Struggling to exist: the battle which thousands of men and women have been fighting for months and in some cases years – they get up everyday and go to work, but do not have the necessary documents.

One often hears about demonstrations of undocumented immigrants. I wanted to know what it is really about – what motivates their struggle. I wanted to understand the origins of such passion to really live rather than simply survive. My research took me to the CGT (General Confederation of Labour) trade union – in fact, to Francine Blanche, who is the national officer for labour rights and against discriminations.


I would like to know what you think pushes undocumented workers to go on strike? They are taking a big risk!


In fact, they take a risk every day, regardless of whether they are on strike or not. Undocumented workers always have a difficult time. They are vulnerable because of their administrative situation. They can be sent away by plane at any moment.

When they come and see us, they say that they are fed up with their daily situation at work. They are fed up with not being able to say “No” and having to do everything their boss tells them to do – simply because they do not have the necessary documents. They ask us for help for two reasons - to have documents and improve their working conditions. Documents are essential for existing and having their rights as workers respected. Things must change in order for them to not be forced to work all hours for peanuts and in order to have holidays and recognition of sick leave.

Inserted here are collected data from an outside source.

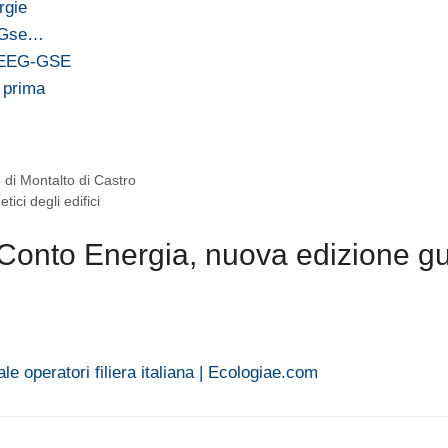
rgie
, Gse…
i AEEG-GSE
 prima
 di Montalto di Castro
ici degli edifici
 Conto Energia, nuova edizione g
le operatori filiera italiana | Ecologiae.com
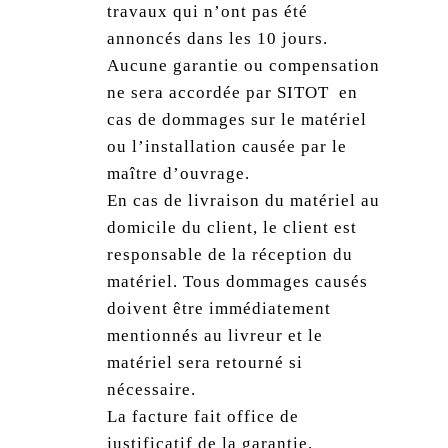
travaux qui n’ont pas été
annoncés dans les 10 jours.
Aucune garantie ou compensation
ne sera accordée par SITOT en
cas de dommages sur le matériel
ou l’installation causée par le
maître d’ouvrage.
En cas de livraison du matériel au
domicile du client, le client est
responsable de la réception du
matériel. Tous dommages causés
doivent être immédiatement
mentionnés au livreur et le
matériel sera retourné si
nécessaire.
La facture fait office de
justificatif de la garantie.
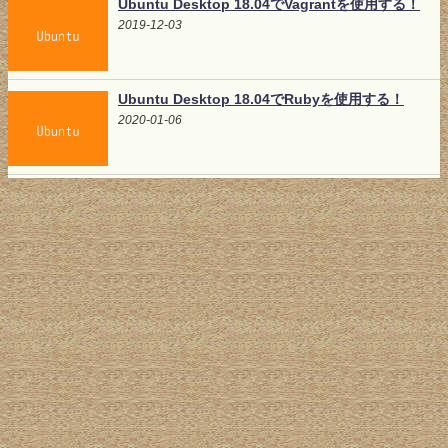
Ubuntu Desktop 18.04でVagrantを使用する！
2019-12-03
Ubuntu Desktop 18.04でRubyを使用する！
2020-01-06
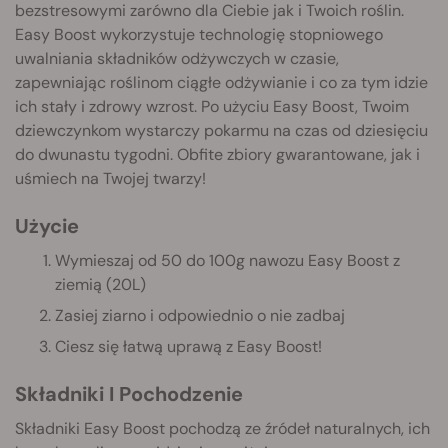
bezstresowymi zarówno dla Ciebie jak i Twoich roślin.
Easy Boost wykorzystuje technologię stopniowego
uwalniania składników odżywczych w czasie,
zapewniając roślinom ciągłe odżywianie i co za tym idzie
ich stały i zdrowy wzrost. Po użyciu Easy Boost, Twoim
dziewczynkom wystarczy pokarmu na czas od dziesięciu
do dwunastu tygodni. Obfite zbiory gwarantowane, jak i
uśmiech na Twojej twarzy!
Użycie
Wymieszaj od 50 do 100g nawozu Easy Boost z
ziemią (20L)
Zasiej ziarno i odpowiednio o nie zadbaj
Ciesz się łatwą uprawą z Easy Boost!
Składniki I Pochodzenie
Składniki Easy Boost pochodzą ze źródeł naturalnych, ich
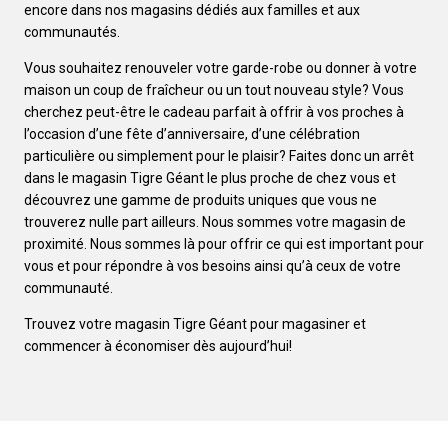
encore dans nos magasins dédiés aux familles et aux
communautés.
Vous souhaitez renouveler votre garde-robe ou donner à votre
maison un coup de fraîcheur ou un tout nouveau style? Vous
cherchez peut-être le cadeau parfait à offrir à vos proches à
l’occasion d’une fête d’anniversaire, d’une célébration
particulière ou simplement pour le plaisir? Faites donc un arrêt
dans le magasin Tigre Géant le plus proche de chez vous et
découvrez une gamme de produits uniques que vous ne
trouverez nulle part ailleurs. Nous sommes votre magasin de
proximité. Nous sommes là pour offrir ce qui est important pour
vous et pour répondre à vos besoins ainsi qu’à ceux de votre
communauté.
Trouvez votre magasin Tigre Géant pour magasiner et
commencer à économiser dès aujourd’hui!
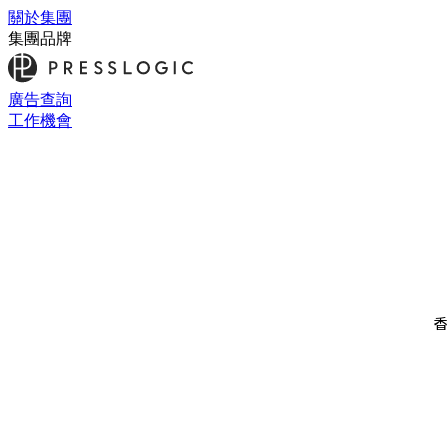
關於集團
集團品牌
廣告查詢
工作機會
香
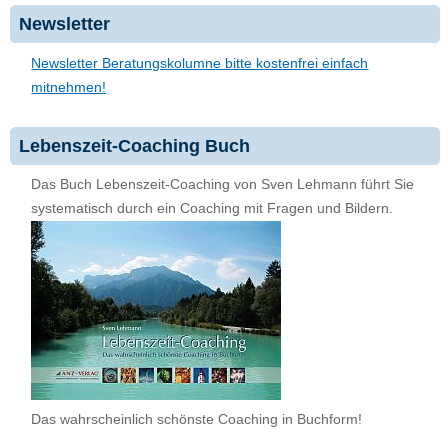
Newsletter
Newsletter Beratungskolumne bitte kostenfrei einfach
mitnehmen!
Lebenszeit-Coaching Buch
Das Buch Lebenszeit-Coaching von Sven Lehmann führt Sie
systematisch durch ein Coaching mit Fragen und Bildern.
Das wahrscheinlich schönste Coaching in Buchform!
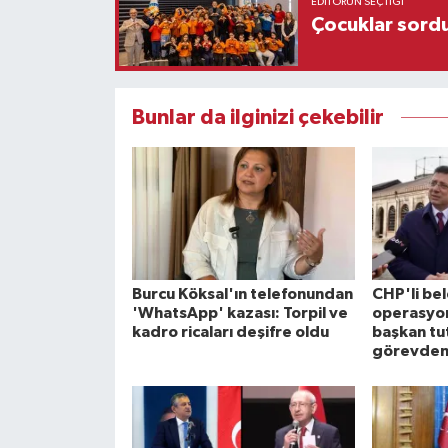
EDITÖRÜN SEÇTIĞI
Çocuklar sordu
Bunlar da ilginizi çekebilir
Burcu Köksal'ın telefonundan
CHP'li be
'WhatsApp' kazası: Torpil ve
operasyon
kadro ricaları deşifre oldu
başkan tu
görevden 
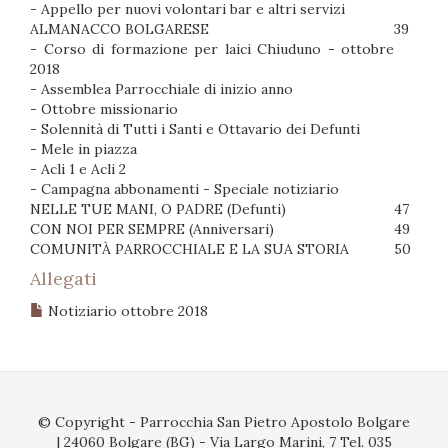
- Appello per nuovi volontari bar e altri servizi
ALMANACCO BOLGARESE
39
- Corso di formazione per laici Chiuduno - ottobre
2018
- Assemblea Parrocchiale di inizio anno
- Ottobre missionario
- Solennità di Tutti i Santi e Ottavario dei Defunti
- Mele in piazza
- Acli 1 e Acli 2
- Campagna abbonamenti - Speciale notiziario
NELLE
TUE MANI, O PADRE (Defunti)
47
CON NOI PER SEMPRE (Anniversari)
49
COMUNITÀ PARROCCHIALE E LA SUA STORIA
50
Allegati
Notiziario ottobre 2018
© Copyright - Parrocchia San Pietro Apostolo Bolgare
| 24060 Bolgare (BG) - Via Largo Marini, 7 Tel. 035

There are some theoretical rights, but in practice they have no real rights. The CGT does not want there to be workers without rights. Everyone must have the same rights whether they are from here or elsewhere, whether they are men or women, older or younger, in good health or disabled. There must be real EQUALITY AT WORK. It really is an essential value of the Republic.


How do they manage to survive during this period?

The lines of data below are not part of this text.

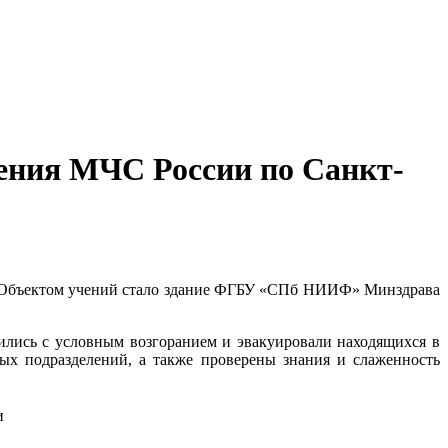
ения МЧС России по Санкт-
я. Объектом учений стало здание ФГБУ «СПб НИИФ» Минздрава
вились с условным возгоранием и эвакуировали находящихся в
ых подразделений, а также проверены знания и слаженность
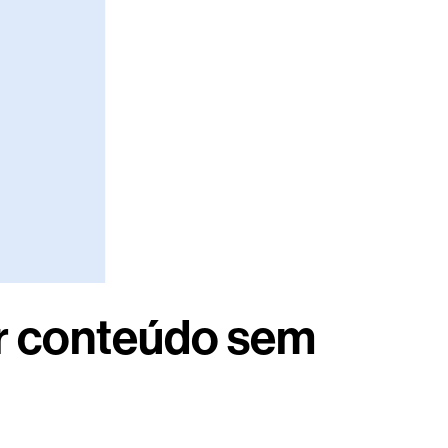
ar conteúdo sem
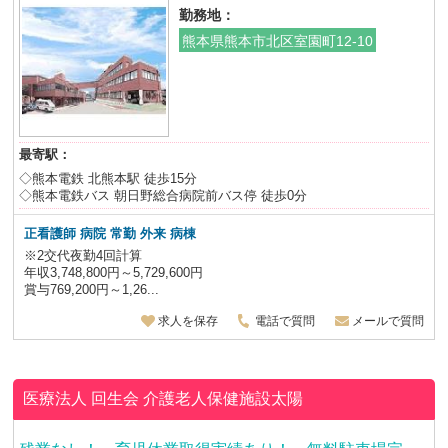
勤務地：
熊本県熊本市北区室園町12-10
最寄駅：
◇熊本電鉄 北熊本駅 徒歩15分
◇熊本電鉄バス 朝日野総合病院前バス停 徒歩0分
正看護師 病院 常勤 外来 病棟
※2交代夜勤4回計算
年収3,748,800円～5,729,600円
賞与769,200円～1,26...
求人を保存
電話で質問
メールで質問
医療法人 回生会
介護老人保健施設太陽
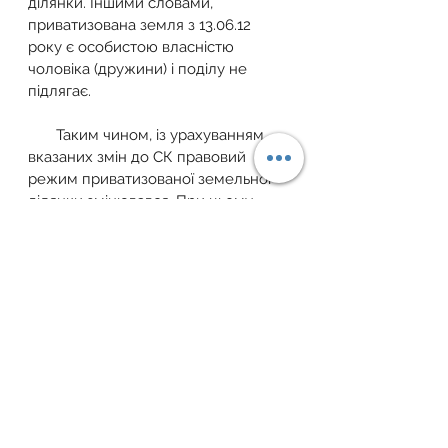
ділянки. Іншими словами, 
приватизована земля з 13.06.12 
року є особистою власністю 
чоловіка (дружини) і поділу не 
підлягає.
       Таким чином, із урахуванням 
вказаних змін до СК правовий 
режим приватизованої земельної 
ділянки змінювався. При цьому 
тільки в період часу з 8 лютого 2011 
року до 13 червня 2012 року 
включно приватизована  земельна 
ділянка визнавалась спільної 
сумісною власністю подружжя; до 
8 лютого 2011 року та після 13 
червня 2012 року така земельна 
ділянка належить до особистої 
приватної власності чоловіка або 
дружини та розділу при розірванні 
шлюбу не підлягає.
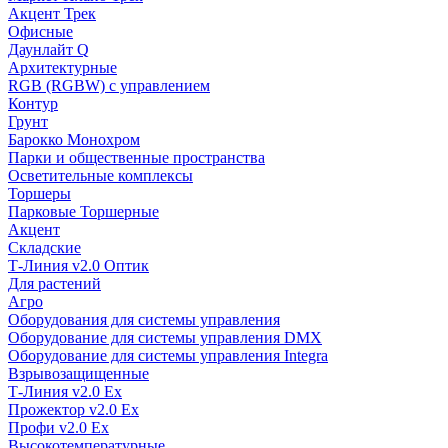
Акцент Трек
Офисные
Даунлайт Q
Архитектурные
RGB (RGBW) с управлением
Контур
Грунт
Барокко Монохром
Парки и общественные пространства
Осветительные комплексы
Торшеры
Парковые Торшерные
Акцент
Складские
Т-Линия v2.0 Оптик
Для растений
Агро
Оборудования для системы управления
Оборудование для системы управления DMX
Оборудование для системы управления Integra
Взрывозащищенные
Т-Линия v2.0 Ex
Прожектор v2.0 Ex
Профи v2.0 Ex
Высокотемпературные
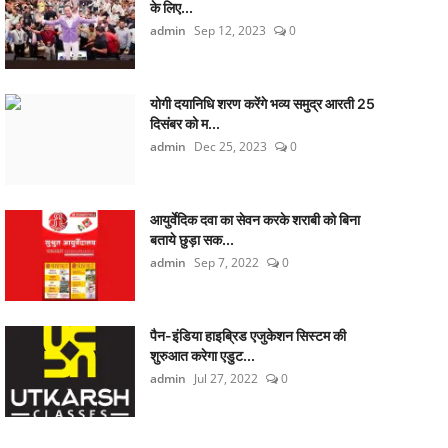
के लिए...
admin
Sep 12, 2023
0
योगी दयानिधि शरण करेंगे भव्य समुद्र आरती 25
दिसंबर को म...
admin
Dec 25, 2023
0
आयुर्वेदिक दवा का सेवन करके शराबी को बिना
बताये छुड़ा सक...
admin
Sep 7, 2022
0
पैन-इंडिया हाइब्रिड एजुकेशन सिस्टम की
शुरुआत करेगा एडुट...
admin
Jul 27, 2022
0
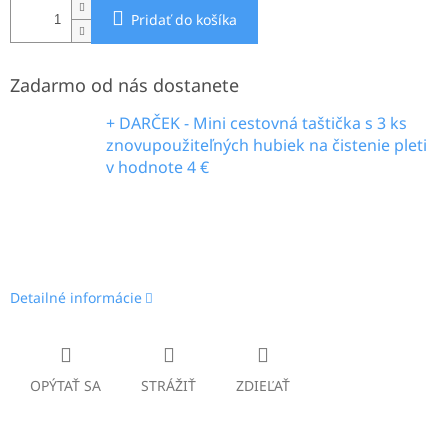
Pridať do košíka
Zadarmo od nás dostanete
+ DARČEK - Mini cestovná taštička s 3 ks
znovupoužiteľných hubiek na čistenie pleti
v hodnote 4 €
Detailné informácie
OPÝTAŤ SA
STRÁŽIŤ
ZDIEĽAŤ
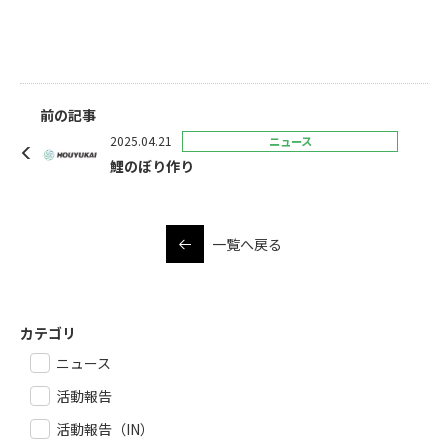
前の記事
2025.04.21
ニュース
鯉のぼり作り
一覧へ戻る
カテゴリ
ニュース
活動報告
活動報告（IN）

Most undocumented workers send part of their pay back home and live on very little – less than two Euros a day. That is the situation we discovered. At the beginning, in the CGT, we tried to give each one 200 Euros, especially those who are worst off. Then we organised national fund-raising. We received donations from citizens who want to help. There are also collections during strikes. There are solidarity committees composed of organisations, which bring them food and sleeping bags. Even some little cafés contribute to this system of solidarity. Also, one must not forget the solidarity at the level of the families, who support the strikers’ actions. This solidarity is essential. There is great solidarity here, and also over there in their countries of origin. When someone receives their documents, s/he rings home and happiness is shared at once.


Have some people suffered reprisals or threats?

Yes, some people have received threats. There was the battle that was called the «CERFA battle» at the beginning of 2010. We had to fight all year long to make the employer recognise his employee and admit to the fact that he had an undocumented person working for him in his company and thus, at last, apply for a work permit for him.


What happens to them if they lose their battle?


We set out to win! We stick with them until the end. About twenty of the 2008 group have not yet had their documents. They are all working in one way or another. Their situation has not yet been regularised, because the criteria in 2008 were severe. For example, you had to have worked for at least 12 months for the same employer. The 2009 and 2010 criteria still require 12 months’ work, but not necessarily with the same employer. Employers must provide pay slips. The State no longer asks questions about one’s past, but one has to prove that one has lived in France for at least 3 years.

Most have been declared. It is difficult to get the new criteria implemented, especially in Paris. Out of 6,804 strikers, 4,000 applications have been made and 2,500 people have been, or are in the process of being, regularised. 1,500 cases are thus blocked of which 900 are in Paris.

The new criteria are better than those that existed in 2008, but they are insufficient – especially for undeclared workers. Those who participated in the movement are alright, but what about the others? Rights must be won for them as well. The idea is to ensure that all the participants get what has already been won for the majority.